The Legislation prohibits a Company from disclosing genetic data to a governmental body or law enforcement entity unless the subject of the data in question has consented to disclosure in writing or a warrant has been issued.[6] Similarly, a Company may not disclose genetic data, without the subject’s written consent, to the subject’s employer or an entity which offers health insurance, life insurance, or long-term care insurance.[7]

In addition, the Legislation requires that Companies which possess de-identified information complete each of the following:

  1. Implement administrative and technical measures to ensure that data is not associated with individuals; [8]
  2. Implement a comprehensive security program to protect genetic data against unauthorized use, disclosure, or access;[9]
  3. Publicly commit to use and store data in a de-identified format, while also committing to refrain from attempting to identify an individual through use of such de-identified data; [10]
  4. To the extent the Company shares de-identified data with a third party, establish a contract prohibiting such third party from attempting to identify individuals through use of de-identified data;[11]
  5. Publish a publicly available privacy policy that includes a high-level summary of essential information about such Company’s use, disclosure, and collection of genetic data;[12]
  6. Publish a prominent privacy notice that includes information about the Company’s practices with respect to data collection, consent, use, access, disclosure, transfer, security, retention, and deletion;[13] and
  7. Establish a process through which an individual can access, delete, or destroy such data.[14]
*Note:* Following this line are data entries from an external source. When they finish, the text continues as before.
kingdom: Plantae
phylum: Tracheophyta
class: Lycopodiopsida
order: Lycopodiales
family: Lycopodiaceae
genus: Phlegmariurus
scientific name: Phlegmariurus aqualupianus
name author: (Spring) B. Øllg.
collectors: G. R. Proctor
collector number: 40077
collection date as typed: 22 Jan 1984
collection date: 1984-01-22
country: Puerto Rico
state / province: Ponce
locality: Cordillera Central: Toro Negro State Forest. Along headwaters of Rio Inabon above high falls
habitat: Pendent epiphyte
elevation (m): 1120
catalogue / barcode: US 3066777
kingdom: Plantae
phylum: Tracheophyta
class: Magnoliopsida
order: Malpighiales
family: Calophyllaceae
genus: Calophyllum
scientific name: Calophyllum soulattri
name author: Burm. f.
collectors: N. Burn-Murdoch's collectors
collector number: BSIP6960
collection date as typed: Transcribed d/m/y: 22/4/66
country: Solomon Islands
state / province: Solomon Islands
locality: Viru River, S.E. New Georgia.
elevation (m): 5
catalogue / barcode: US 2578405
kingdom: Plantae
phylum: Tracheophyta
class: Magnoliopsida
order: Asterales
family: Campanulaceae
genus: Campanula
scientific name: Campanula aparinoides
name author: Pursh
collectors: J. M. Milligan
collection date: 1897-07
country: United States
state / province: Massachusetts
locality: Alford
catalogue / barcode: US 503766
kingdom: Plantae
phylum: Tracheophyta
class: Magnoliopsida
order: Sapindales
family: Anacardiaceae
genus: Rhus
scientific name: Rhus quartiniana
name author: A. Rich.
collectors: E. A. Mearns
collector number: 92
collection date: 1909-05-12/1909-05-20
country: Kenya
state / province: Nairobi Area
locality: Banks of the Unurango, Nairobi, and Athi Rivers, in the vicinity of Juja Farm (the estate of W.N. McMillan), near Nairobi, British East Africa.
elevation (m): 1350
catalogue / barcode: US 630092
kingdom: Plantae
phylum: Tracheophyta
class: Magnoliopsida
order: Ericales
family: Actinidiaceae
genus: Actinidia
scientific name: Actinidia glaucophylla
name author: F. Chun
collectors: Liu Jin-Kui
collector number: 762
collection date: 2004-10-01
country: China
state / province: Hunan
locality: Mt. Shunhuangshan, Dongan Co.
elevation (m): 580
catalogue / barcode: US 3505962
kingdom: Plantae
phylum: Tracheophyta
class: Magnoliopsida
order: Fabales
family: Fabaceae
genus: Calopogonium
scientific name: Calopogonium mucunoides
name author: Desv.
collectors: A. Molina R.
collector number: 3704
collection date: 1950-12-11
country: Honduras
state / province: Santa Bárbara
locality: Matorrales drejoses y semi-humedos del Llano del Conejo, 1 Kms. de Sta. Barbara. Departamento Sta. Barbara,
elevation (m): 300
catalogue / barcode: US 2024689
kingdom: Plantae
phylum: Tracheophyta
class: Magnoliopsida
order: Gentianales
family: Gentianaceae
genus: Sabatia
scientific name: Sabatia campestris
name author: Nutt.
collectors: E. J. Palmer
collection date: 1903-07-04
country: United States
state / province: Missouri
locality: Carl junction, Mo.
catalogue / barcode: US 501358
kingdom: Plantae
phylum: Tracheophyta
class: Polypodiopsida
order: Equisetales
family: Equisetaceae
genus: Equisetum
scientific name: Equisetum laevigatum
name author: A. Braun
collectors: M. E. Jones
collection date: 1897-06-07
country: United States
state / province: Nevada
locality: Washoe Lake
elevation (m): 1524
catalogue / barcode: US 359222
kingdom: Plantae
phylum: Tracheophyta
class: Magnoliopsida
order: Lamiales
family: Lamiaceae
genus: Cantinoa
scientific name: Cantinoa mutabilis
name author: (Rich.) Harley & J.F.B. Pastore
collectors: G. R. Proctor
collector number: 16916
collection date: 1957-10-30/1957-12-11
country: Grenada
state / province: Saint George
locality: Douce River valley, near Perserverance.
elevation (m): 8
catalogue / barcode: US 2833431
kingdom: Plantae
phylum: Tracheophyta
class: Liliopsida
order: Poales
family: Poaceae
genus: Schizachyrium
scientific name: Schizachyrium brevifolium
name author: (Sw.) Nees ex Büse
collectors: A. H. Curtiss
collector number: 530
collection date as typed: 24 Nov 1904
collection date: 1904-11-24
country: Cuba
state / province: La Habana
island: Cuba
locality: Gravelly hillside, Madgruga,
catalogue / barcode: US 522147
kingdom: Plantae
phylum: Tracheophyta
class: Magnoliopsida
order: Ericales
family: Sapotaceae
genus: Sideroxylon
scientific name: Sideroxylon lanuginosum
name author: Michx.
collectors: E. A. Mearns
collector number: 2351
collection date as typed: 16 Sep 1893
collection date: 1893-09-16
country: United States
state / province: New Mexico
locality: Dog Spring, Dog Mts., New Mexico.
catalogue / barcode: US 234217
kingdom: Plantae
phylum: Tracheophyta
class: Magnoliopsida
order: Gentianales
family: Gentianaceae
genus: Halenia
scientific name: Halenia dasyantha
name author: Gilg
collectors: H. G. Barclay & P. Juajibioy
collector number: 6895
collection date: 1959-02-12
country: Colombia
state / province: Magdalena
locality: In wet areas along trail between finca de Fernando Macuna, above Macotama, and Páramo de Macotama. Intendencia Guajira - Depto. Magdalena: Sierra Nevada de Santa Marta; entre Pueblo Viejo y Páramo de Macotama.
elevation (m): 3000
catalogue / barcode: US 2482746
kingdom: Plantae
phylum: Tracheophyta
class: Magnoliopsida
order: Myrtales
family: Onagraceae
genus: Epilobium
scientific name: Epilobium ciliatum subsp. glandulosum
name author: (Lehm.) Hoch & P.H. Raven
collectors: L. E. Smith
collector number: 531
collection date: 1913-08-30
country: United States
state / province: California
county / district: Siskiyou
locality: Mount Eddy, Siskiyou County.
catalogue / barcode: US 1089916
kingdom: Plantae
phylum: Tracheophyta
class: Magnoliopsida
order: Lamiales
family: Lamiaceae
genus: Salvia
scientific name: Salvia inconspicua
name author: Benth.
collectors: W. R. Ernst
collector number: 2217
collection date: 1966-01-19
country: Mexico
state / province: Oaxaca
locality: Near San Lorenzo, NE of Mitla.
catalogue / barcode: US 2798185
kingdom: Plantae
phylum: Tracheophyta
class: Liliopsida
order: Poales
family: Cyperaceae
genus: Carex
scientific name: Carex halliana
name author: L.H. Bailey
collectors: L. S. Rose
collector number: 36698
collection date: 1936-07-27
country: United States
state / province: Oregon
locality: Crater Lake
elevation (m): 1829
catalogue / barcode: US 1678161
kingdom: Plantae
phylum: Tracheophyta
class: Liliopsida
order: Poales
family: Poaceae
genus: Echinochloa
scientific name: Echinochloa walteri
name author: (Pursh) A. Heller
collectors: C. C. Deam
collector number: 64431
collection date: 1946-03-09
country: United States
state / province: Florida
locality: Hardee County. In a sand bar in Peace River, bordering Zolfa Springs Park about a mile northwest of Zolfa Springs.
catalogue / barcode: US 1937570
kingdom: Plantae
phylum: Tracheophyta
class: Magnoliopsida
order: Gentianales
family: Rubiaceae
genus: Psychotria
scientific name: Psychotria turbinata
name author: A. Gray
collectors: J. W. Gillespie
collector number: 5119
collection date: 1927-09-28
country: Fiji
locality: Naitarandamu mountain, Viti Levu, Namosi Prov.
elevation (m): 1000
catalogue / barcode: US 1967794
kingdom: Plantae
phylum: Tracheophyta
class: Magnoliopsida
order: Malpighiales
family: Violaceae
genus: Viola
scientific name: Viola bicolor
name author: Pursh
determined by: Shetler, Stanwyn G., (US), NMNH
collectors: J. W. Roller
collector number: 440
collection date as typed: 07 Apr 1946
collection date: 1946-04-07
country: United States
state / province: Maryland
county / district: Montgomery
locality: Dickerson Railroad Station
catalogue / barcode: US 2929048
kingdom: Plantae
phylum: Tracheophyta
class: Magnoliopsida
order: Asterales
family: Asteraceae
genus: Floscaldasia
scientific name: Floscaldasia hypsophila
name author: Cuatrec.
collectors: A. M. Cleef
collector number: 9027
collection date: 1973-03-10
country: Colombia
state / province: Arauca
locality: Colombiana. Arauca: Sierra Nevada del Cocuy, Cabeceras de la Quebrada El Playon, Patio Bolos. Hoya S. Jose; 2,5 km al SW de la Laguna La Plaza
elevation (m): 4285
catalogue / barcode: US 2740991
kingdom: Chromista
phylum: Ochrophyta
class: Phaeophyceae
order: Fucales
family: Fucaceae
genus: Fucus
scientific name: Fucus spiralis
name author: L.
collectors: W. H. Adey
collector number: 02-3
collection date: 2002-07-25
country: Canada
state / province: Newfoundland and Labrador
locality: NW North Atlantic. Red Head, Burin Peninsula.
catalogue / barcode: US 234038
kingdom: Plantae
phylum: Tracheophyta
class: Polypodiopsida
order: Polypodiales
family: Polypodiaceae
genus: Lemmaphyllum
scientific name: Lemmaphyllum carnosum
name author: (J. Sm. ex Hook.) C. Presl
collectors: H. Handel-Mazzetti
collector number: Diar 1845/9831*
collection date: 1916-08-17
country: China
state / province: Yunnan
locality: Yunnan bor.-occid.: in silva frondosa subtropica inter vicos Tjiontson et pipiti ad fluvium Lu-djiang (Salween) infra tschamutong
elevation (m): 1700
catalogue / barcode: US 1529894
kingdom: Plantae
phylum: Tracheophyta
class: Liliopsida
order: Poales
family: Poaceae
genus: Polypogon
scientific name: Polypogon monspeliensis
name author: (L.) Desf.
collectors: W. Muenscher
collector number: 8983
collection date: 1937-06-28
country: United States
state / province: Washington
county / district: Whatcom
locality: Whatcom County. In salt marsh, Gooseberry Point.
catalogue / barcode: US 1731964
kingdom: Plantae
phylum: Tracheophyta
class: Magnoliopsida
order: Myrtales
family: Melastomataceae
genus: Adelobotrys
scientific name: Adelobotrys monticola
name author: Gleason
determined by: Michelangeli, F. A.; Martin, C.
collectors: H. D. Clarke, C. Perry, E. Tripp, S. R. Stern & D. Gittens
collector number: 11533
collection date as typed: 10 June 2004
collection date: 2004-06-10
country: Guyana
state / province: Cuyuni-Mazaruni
In addition, prior to collecting, using, or disclosing an individual’s genetic data, a Company must provide such individual with information outlining its collection, use, and disclosure of genetic data.[15]

The Legislation also imposes a number of consent requirements for Companies seeking to transfer or disclose genetic data for purposes unrelated to the testing product or service for which the data was obtained, for research, and for marketing, among other activities.[16]

Additional Considerations

A Company that violates the Legislation may be liable for a civil penalty up to $2,500 per violation.[17] In addition, the Legislation empowers the Texas Attorney General to bring an action to recover said civil penalty.[18]

The Legislation is slated to take effect on September 1, 2023. 

FOOTNOTES

[1] Section 503A.001(3).

[2] Section 503A.001(6).

[3] Section 503A.001(6)(A).

[4] Section 503A.001(6)(B); Section 503A.002(b)(2).

[5] Section 503A.003.

[6] Section 503A.007(a).

[7] Section 503A.007(b).

[8] Section 503A.004(a)(1).

[9] Section 503A.005(a)(1).

[10] Section 503A.004(a)(2).

[11] Section 503A.004(b).

[12] Section 503A.005(a)(2)(A).

[13] Section 503A.005(a)(2)(B).

[14] Section 503A.005(c).

[15] Section 503A.005(b).

[16] Section 503A.006.

[17] Section 503A.008(a).

[18] Section 503A.008(b).

DISCLAIMER: Because of the generality of this update, the information provided herein may not be applicable in all situations and should not be acted upon without specific legal advice based on particular situations.